Il y a encore trois ans, le voyageur qui osait s’aventurer sur les eaux du lac Albert pour rejoindre l’Ouganda prenait sa vie en mains. Aujourd’hui, le scénario a radicalement changé. « C’est une véritable révolution pour nous », lance une voyageuse, le visage soulagé, alors qu’elle embarque sur un canot rapide à Kasenyi. Cette transformation silencieuse du transport fluvial lac Albert est en train de redessiner les connexions économiques et humaines dans cette région frontalière.
Le constat est sans appel : là où des barques en bois vétustes et périlleuses dominaient il y a peu, une flotte moderne de canots rapides RDC Ouganda assure désormais la navette. Ces embarcations, capables de transporter entre 20 et 40 passagers, ont réduit le temps de la traversée lac Albert de six longues et dangereuses heures à une heure seulement pour parcourir près de 50 kilomètres. Un gain de temps colossal qui change la donne pour des milliers de personnes.
« Avant, on priait pour arriver de l’autre côté. Maintenant, on peut presque faire l’aller-retour dans la journée », confie un commerçant, entouré de ses sacs de marchandises. Cette fiabilité nouvelle explique en grande partie l’engouement. Au moins sept agences de voyage se partagent désormais ce marché en plein boom, chacune disposant d’au moins deux unités. La demande est telle qu’une nouvelle agence a été lancée la semaine dernière pour renforcer les liaisons sur les axes Bunia Kasenyi Ouganda, avec correspondance vers Kampala.
Mais au-delà de la simple commodité, quel est l’impact social de cet essor transport lac Albert ? Pour les commerçants, le calcul est vite fait. La route terrestre alternative, l’axe Bunia–Mahagi long de 165 kilomètres, reste le théâtre d’embuscades régulières de groupes armés. Face à cette insécurité chronique, la voie lacustre émerge comme un couloir vital, plus sûr et plus rapide. Un exode modal silencieux est en cours, drainant avec lui biens, capitaux et espoirs.
Les usagers sont variés. Aux côtés des commerçants, on trouve des familles en déplacement, des pèlerins, et surtout, des patients en quête de soins. Le transfert médical vers des hôpitaux mieux équipés en Ouganda est devenu une réalité accessible grâce à ces navettes rapides.
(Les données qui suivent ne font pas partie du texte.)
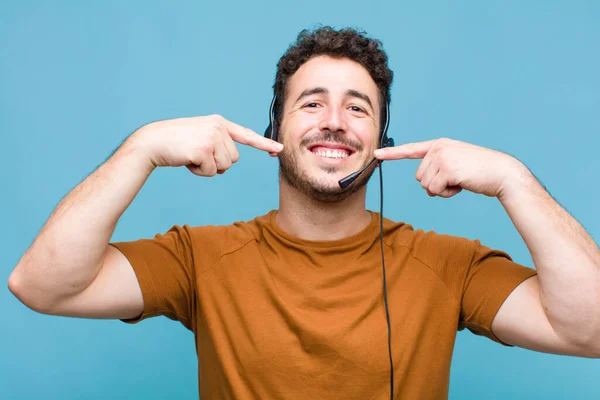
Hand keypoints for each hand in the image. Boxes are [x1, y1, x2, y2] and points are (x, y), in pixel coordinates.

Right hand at [130, 114, 282, 176]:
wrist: (152, 142)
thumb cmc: (175, 144)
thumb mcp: (200, 138)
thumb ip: (217, 146)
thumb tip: (228, 164)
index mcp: (219, 123)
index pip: (246, 135)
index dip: (264, 144)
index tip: (279, 149)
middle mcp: (218, 127)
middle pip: (234, 159)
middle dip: (217, 163)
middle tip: (196, 154)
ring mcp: (212, 137)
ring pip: (224, 167)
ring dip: (208, 168)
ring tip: (190, 156)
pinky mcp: (204, 149)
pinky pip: (212, 172)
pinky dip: (199, 172)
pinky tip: (187, 160)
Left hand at [374, 138, 525, 197]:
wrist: (502, 173)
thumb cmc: (480, 172)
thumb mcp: (456, 163)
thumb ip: (439, 167)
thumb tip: (426, 184)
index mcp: (439, 145)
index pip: (411, 149)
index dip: (392, 153)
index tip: (376, 154)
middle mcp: (438, 148)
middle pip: (419, 177)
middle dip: (435, 184)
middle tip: (455, 179)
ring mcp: (442, 157)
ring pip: (425, 185)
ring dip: (442, 190)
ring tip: (460, 181)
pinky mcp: (447, 169)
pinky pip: (435, 190)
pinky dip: (447, 193)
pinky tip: (462, 185)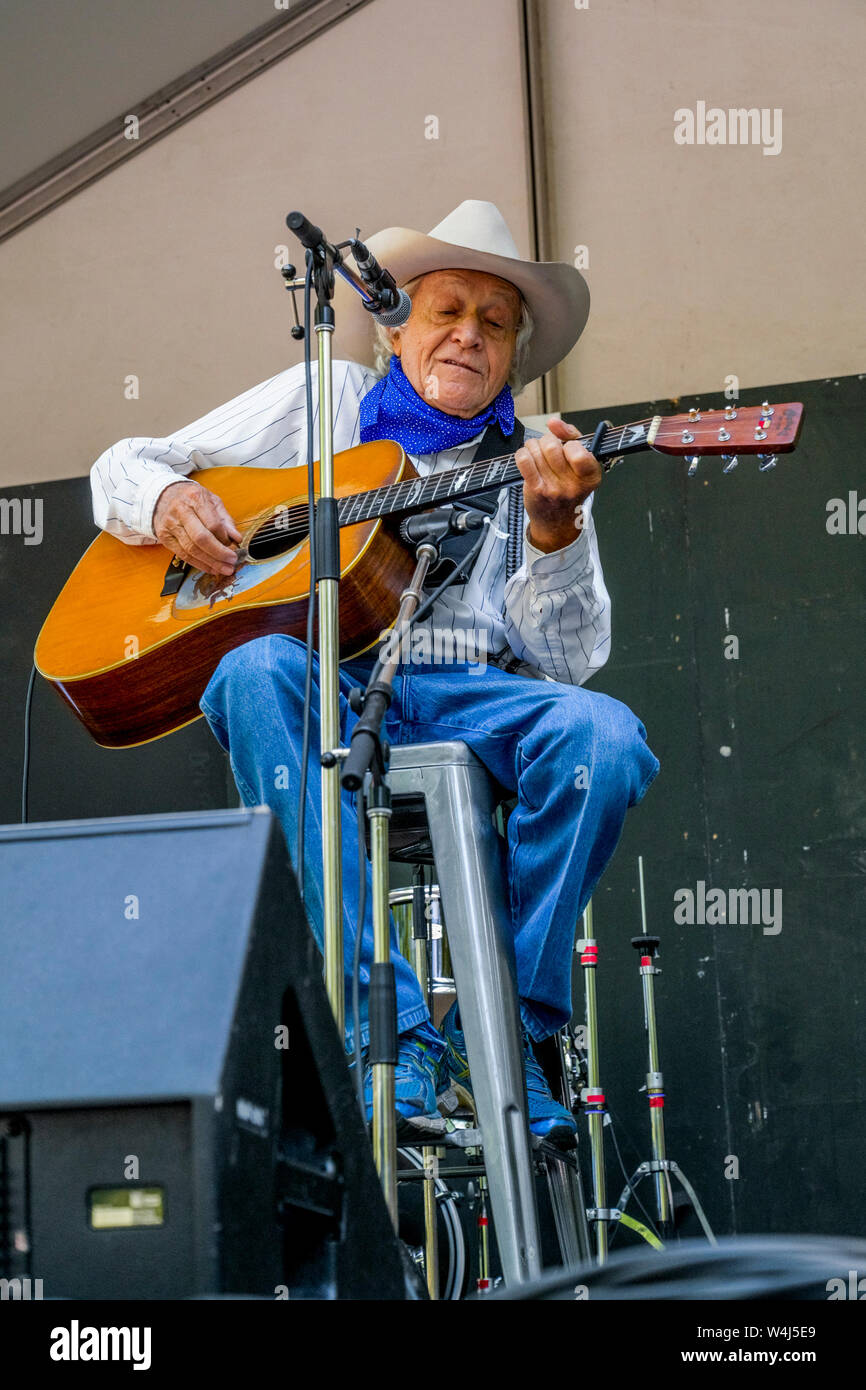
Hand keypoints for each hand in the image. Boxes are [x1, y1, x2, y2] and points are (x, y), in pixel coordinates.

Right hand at [152, 480, 241, 575]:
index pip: (212, 524)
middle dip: (219, 554)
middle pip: (201, 538)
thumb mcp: (212, 501)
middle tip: (231, 562)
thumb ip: (225, 520)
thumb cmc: (191, 498)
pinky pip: (183, 555)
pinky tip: (210, 567)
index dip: (224, 539)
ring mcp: (170, 525)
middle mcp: (181, 511)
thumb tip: (236, 538)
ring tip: (224, 569)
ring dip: (210, 562)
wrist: (163, 495)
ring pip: (191, 549)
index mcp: (195, 498)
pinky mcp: (164, 537)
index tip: (233, 546)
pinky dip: (198, 564)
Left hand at [515, 418, 601, 552]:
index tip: (567, 448)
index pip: (577, 450)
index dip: (568, 443)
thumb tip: (554, 422)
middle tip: (547, 449)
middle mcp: (573, 485)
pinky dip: (523, 454)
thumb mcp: (581, 463)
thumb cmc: (569, 488)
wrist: (557, 522)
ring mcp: (553, 489)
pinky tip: (527, 458)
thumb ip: (571, 436)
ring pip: (536, 450)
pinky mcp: (535, 490)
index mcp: (591, 475)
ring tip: (537, 455)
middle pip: (552, 446)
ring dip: (533, 447)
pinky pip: (524, 460)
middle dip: (547, 441)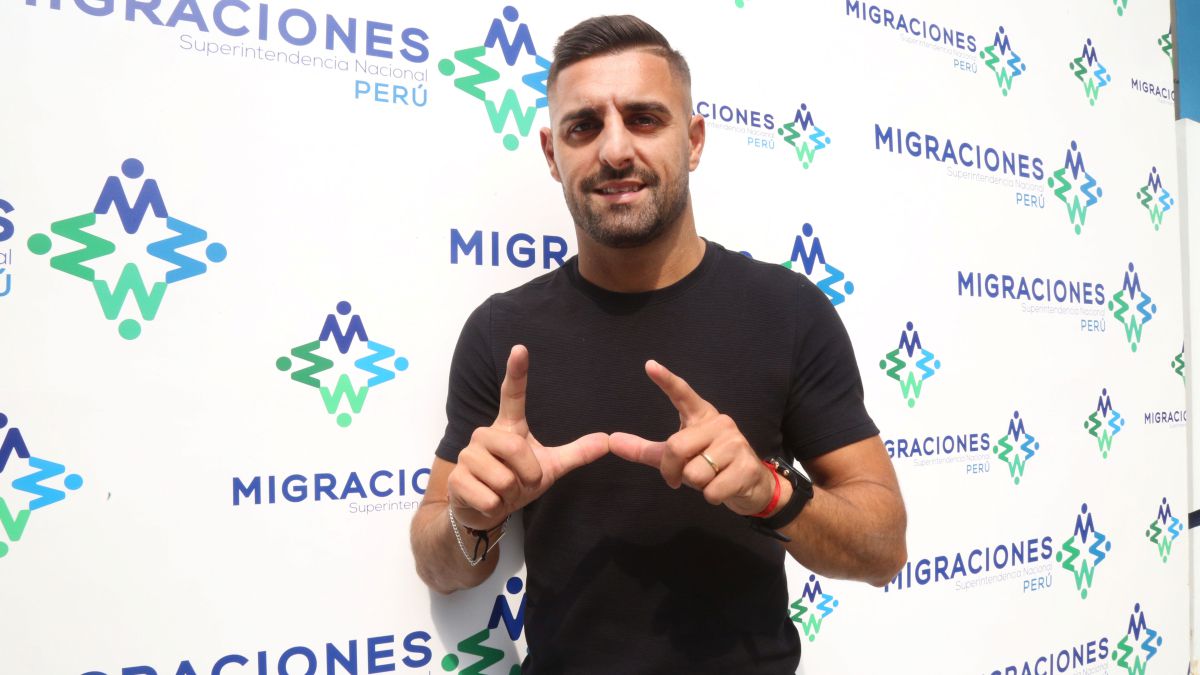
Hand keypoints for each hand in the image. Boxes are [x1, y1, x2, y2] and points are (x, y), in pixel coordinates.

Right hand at [448, 345, 609, 529]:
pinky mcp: (456, 479)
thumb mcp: (550, 468)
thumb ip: (576, 453)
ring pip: (503, 478)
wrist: (483, 510)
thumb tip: (608, 440)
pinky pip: (489, 497)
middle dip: (528, 474)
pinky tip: (488, 501)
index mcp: (509, 427)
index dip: (517, 372)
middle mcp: (485, 435)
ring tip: (503, 492)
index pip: (512, 395)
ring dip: (511, 493)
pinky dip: (496, 506)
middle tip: (522, 483)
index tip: (520, 348)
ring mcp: (467, 455)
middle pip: (515, 448)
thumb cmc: (516, 483)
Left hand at [609, 360, 779, 515]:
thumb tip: (612, 441)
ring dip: (696, 485)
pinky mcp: (746, 467)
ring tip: (711, 478)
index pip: (682, 394)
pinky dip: (711, 496)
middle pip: (676, 447)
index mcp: (701, 416)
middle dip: (672, 470)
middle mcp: (720, 423)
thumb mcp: (677, 456)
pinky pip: (711, 490)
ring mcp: (736, 443)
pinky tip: (724, 487)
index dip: (666, 380)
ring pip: (693, 472)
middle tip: (681, 477)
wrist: (752, 485)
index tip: (649, 365)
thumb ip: (645, 449)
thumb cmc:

Une question se pose alors : cette infrastructure naissante pourrait-elle devenir la colonne vertébrale du développement local ?
La période des fêtes met en lumière cette dynamique. Les agences effectuent désormais deux à trois rotations quotidiennes pour absorber le flux croissant de voyageurs. Cette activité frénétique contraste avec le calme relatif d’il y a quelques années. Pourtant, des défis persistent. La régulation, la maintenance des embarcations et la gestion des pics de fréquentation sont autant de points de vigilance pour pérenniser cette réussite fragile.
L’histoire de ce lac est marquée par la précarité et le danger. Aujourd’hui, il incarne une lueur de progrès tangible. La transformation du transport sur le lac Albert est plus qu’une simple amélioration logistique ; c’est un changement de paradigme pour les populations riveraines. Elle offre une alternative concrète à l’enclavement et à l’insécurité, tout en tissant de nouveaux liens économiques transfrontaliers. Mais sa durabilité dépendra de la capacité des autorités et des opérateurs à en faire un service structuré et accessible à tous. L’espoir est désormais à quai, mais sa consolidation nécessitera une attention constante.